═══ Material supplied ═══

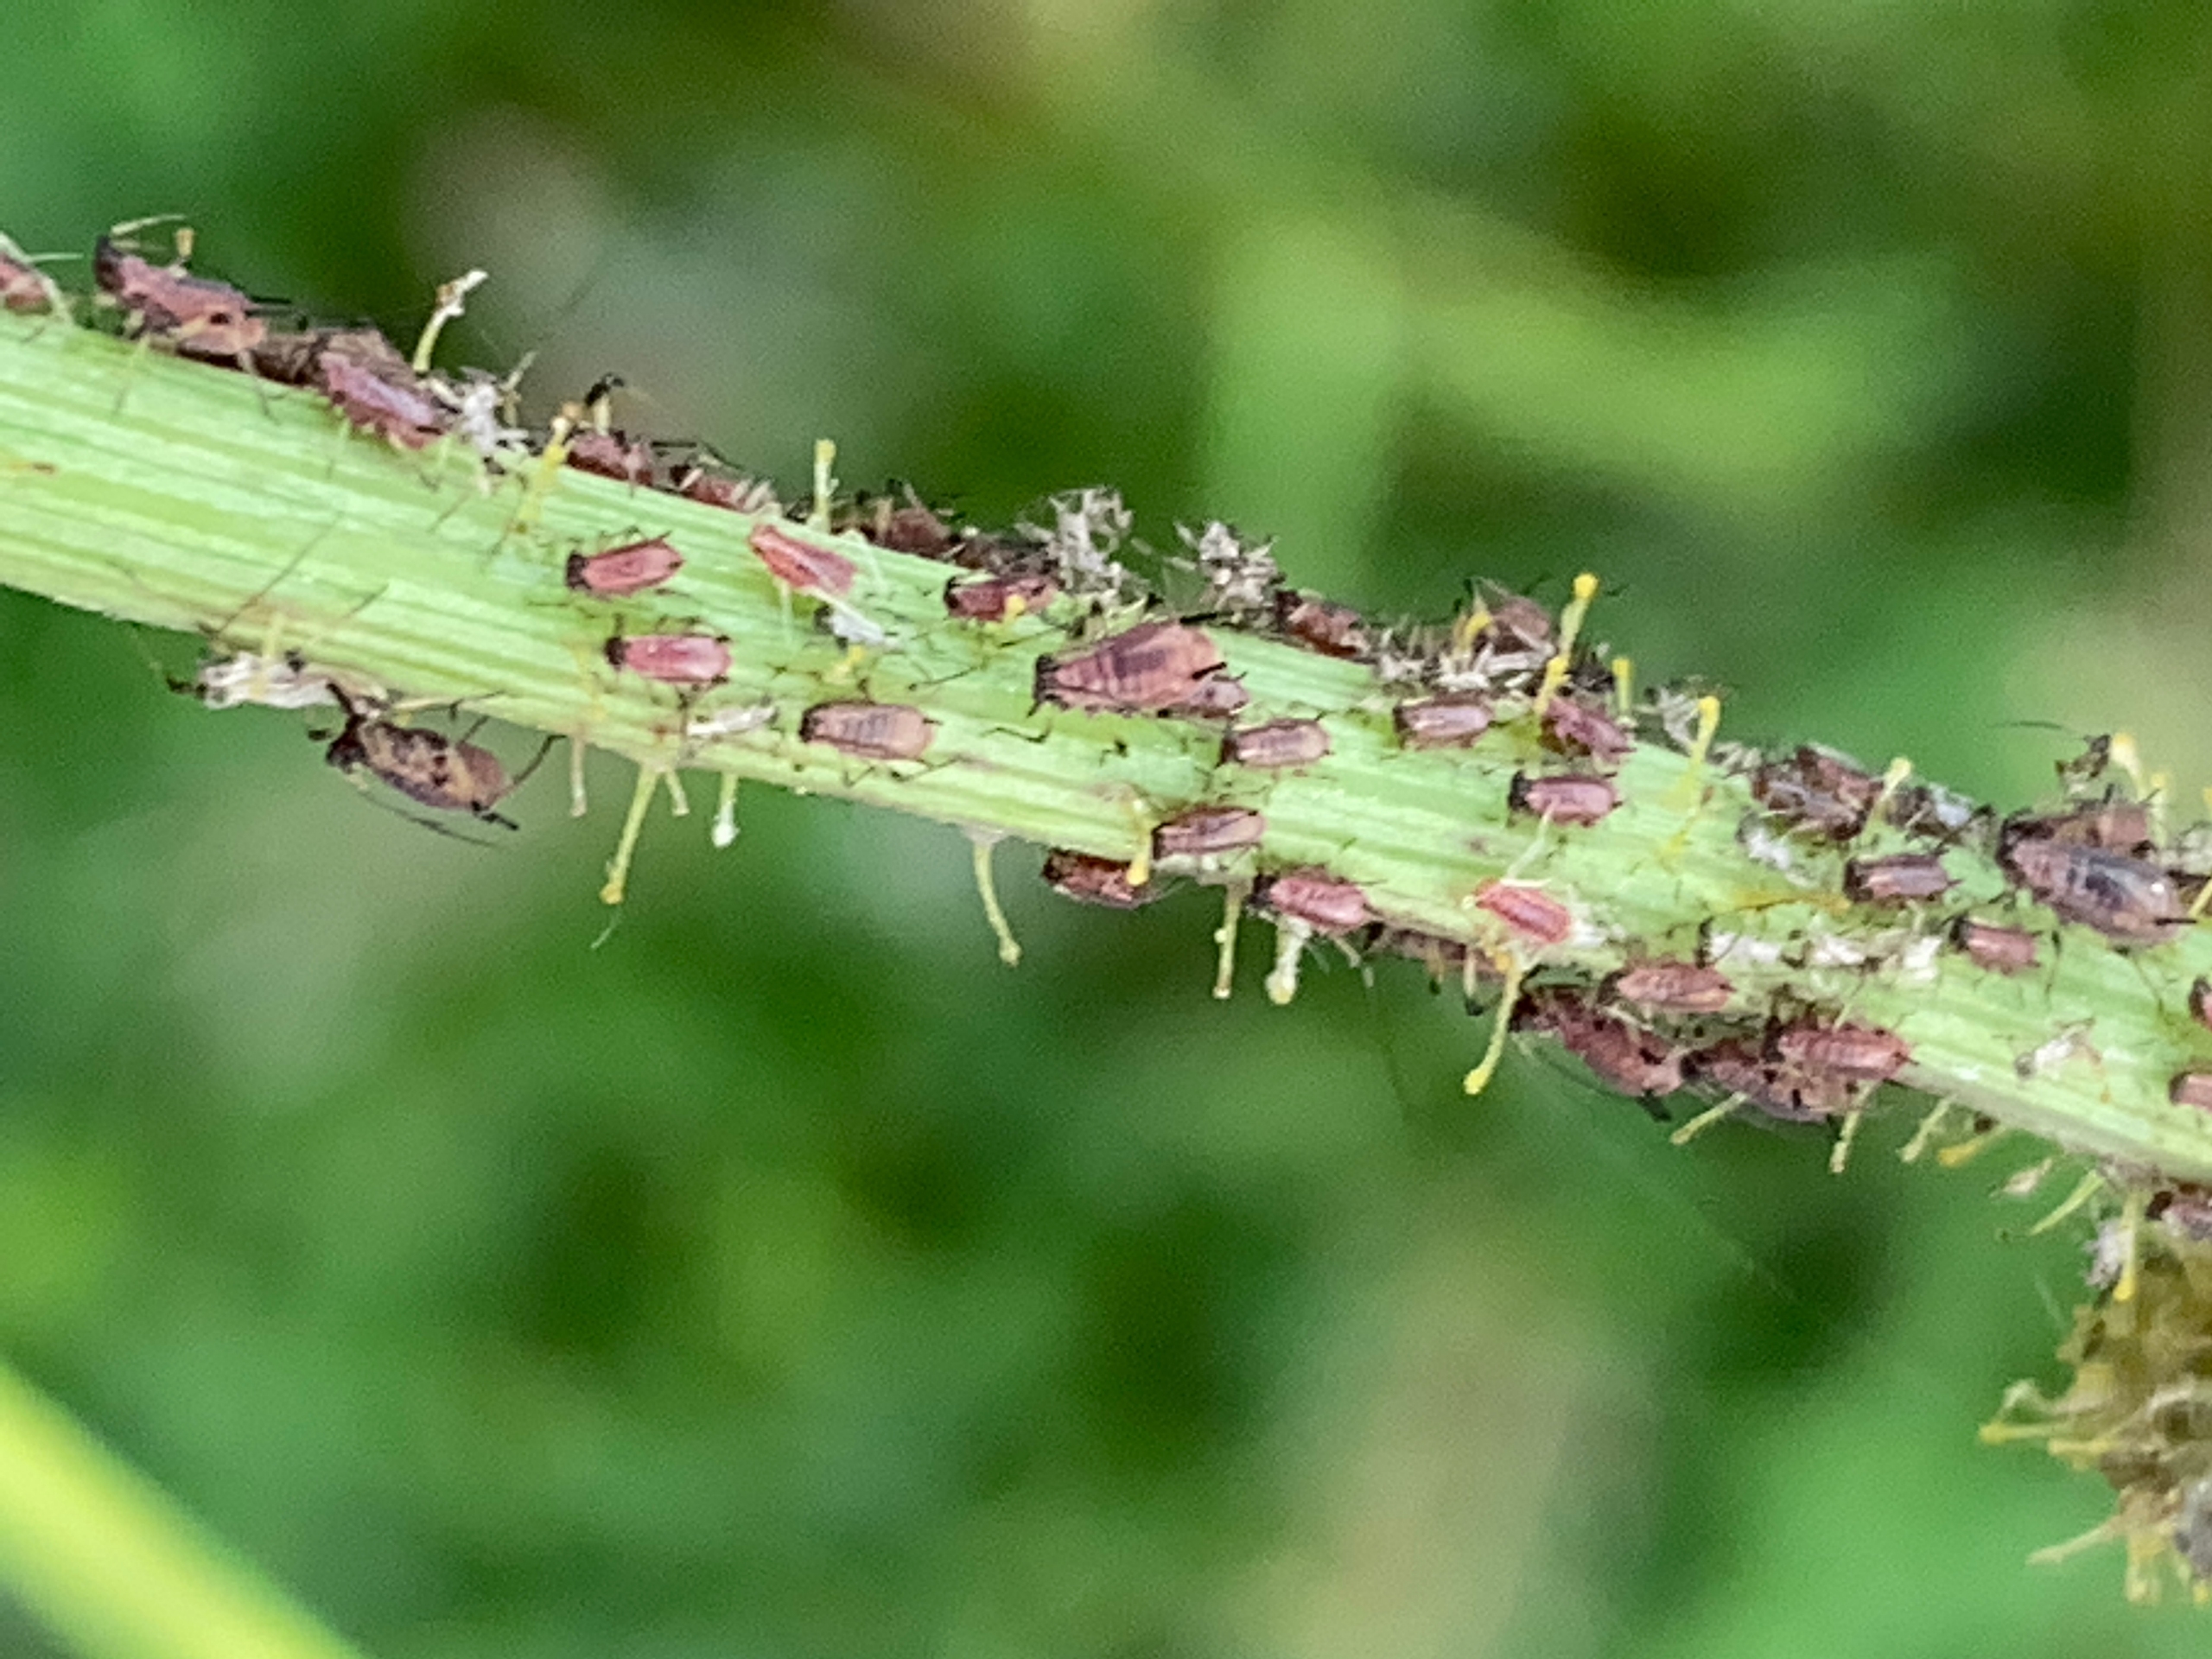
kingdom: Animalia
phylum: Arthropoda
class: Insecta
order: Hemiptera
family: Aphididae
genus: Uroleucon
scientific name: Uroleucon sonchi
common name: Brun svinemælkbladlus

═══

Write out each line of the material above as a JSON list of strings, with one string per line and no blank lines. Leave the pictures out.

### Response
[
  "kingdom: Animalia",
  "phylum: Arthropoda",
  "class: Insecta",
  "order: Hemiptera",
  "family: Aphididae",
  "genus: Uroleucon",
  "scientific name: Uroleucon sonchi",
  "common name: Brun svinemælkbladlus"
]